- Opening Delimiter -

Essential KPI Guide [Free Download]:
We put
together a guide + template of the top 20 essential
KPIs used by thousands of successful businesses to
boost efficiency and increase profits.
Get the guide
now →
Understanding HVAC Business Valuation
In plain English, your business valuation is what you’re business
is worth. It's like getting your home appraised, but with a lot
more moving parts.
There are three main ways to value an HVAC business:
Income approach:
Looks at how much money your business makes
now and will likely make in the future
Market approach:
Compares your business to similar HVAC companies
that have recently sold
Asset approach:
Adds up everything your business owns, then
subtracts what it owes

- Closing Delimiter -

▶ **THE PROBLEM**
Can you write out these lines again, substituting "method" for every "approach" and changing nothing else?

▶ **COMPLETED EXERCISE**
Essential KPI Guide [Free Download]:
We put
together a guide + template of the top 20 essential
KPIs used by thousands of successful businesses to
boost efficiency and increase profits.
Get the guide
now →
Understanding HVAC Business Valuation
In plain English, your business valuation is what you’re business
is worth. It's like getting your home appraised, but with a lot
more moving parts.
There are three main ways to value an HVAC business:
Income method:
Looks at how much money your business makes
now and will likely make in the future
Market method:
Compares your business to similar HVAC companies
that have recently sold
Asset method:
Adds up everything your business owns, then
subtracts what it owes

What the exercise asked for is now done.